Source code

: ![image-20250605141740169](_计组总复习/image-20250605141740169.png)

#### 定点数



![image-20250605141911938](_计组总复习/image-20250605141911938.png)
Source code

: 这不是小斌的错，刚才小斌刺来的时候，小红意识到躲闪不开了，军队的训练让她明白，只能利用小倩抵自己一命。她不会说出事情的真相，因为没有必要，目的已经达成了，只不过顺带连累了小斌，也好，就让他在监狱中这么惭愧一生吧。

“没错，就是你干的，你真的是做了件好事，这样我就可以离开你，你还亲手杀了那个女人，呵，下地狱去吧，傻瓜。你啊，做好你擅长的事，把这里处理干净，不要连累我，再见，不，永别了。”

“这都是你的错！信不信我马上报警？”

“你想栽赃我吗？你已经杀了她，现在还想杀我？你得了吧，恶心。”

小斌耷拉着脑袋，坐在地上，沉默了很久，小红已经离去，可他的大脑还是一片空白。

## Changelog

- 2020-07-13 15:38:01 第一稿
**********
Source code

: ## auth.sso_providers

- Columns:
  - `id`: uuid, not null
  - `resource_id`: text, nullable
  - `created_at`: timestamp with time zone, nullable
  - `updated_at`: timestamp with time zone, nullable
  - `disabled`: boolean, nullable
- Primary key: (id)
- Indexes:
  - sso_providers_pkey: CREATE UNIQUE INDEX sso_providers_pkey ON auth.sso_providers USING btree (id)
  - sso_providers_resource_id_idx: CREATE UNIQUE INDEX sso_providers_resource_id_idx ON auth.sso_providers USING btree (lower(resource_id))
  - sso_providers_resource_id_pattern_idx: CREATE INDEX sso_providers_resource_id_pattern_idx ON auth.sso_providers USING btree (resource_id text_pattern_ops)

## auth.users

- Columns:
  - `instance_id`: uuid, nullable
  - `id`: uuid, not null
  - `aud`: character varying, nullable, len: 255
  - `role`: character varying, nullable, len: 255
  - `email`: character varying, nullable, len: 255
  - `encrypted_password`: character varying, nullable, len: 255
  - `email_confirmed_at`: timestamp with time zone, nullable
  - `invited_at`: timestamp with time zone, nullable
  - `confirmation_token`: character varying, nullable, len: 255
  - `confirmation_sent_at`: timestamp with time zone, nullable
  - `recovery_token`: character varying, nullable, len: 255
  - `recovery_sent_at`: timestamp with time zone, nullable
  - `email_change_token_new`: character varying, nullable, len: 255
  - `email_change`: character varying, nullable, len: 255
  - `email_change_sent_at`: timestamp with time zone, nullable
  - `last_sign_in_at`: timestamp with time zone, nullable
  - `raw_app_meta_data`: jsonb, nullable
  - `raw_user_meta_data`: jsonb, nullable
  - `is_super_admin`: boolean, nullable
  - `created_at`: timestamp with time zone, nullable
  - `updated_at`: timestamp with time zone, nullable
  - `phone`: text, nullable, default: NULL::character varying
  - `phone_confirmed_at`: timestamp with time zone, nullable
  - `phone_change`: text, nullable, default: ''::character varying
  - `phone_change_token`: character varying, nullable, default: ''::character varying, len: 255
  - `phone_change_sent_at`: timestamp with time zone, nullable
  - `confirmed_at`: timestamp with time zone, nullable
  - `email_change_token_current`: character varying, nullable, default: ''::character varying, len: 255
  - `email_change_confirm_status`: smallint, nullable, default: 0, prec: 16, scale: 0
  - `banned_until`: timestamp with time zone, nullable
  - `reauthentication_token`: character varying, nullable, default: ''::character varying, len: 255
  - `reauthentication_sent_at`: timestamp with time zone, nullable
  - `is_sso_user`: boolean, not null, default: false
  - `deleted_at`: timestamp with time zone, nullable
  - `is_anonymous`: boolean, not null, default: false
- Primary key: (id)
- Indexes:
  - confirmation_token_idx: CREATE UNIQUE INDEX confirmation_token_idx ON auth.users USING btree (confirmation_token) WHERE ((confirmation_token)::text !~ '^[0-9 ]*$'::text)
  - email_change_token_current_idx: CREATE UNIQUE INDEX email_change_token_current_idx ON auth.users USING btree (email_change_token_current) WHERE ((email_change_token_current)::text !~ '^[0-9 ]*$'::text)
**********
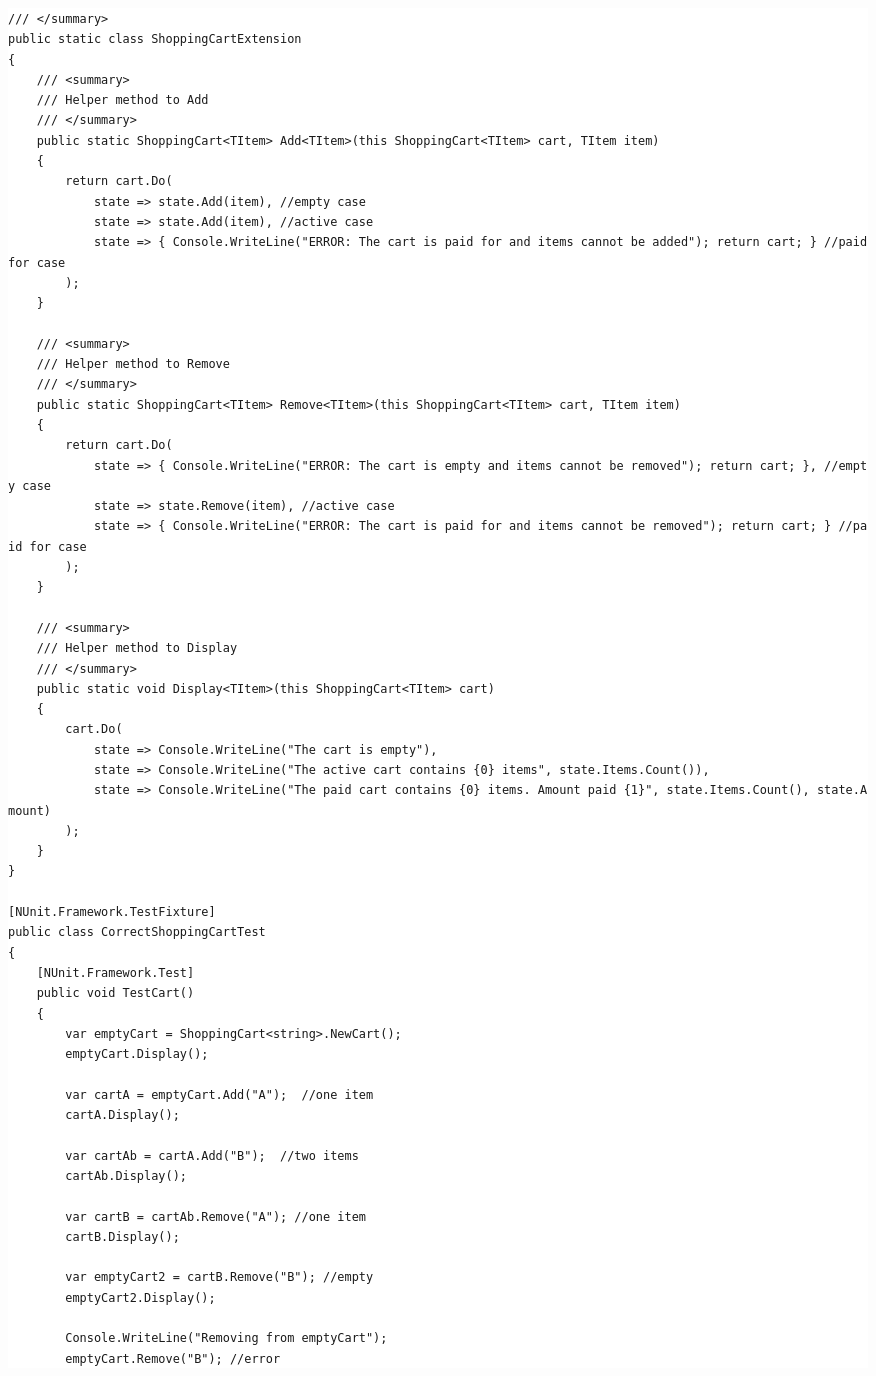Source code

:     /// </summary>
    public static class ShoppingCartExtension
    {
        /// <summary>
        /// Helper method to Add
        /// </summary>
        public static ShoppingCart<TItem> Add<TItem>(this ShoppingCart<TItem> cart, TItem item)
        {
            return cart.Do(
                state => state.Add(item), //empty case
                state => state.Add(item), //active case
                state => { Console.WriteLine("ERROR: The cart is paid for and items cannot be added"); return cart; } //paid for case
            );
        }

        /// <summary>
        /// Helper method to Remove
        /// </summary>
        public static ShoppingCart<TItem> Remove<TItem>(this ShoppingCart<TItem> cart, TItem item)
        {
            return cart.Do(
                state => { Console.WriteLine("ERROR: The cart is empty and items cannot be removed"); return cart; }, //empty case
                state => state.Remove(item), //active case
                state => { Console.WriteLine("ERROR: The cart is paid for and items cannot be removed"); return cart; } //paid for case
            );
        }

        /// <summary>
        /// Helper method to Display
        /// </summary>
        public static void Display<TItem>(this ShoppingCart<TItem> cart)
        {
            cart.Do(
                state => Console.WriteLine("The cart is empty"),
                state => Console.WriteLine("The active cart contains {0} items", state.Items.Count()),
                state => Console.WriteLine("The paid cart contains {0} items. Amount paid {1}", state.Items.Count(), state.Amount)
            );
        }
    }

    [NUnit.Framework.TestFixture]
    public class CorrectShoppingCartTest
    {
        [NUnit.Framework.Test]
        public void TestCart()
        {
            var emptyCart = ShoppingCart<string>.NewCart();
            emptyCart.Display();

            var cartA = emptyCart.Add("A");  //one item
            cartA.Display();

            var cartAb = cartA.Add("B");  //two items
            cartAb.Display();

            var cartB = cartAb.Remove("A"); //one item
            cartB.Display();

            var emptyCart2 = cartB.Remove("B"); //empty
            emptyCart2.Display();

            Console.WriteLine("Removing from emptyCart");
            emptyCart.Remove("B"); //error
**********
Exercise directions: Please report how many lines of the records contain the string "contains", treating uppercase and lowercase as different. Give only the number.

Result of this task: 2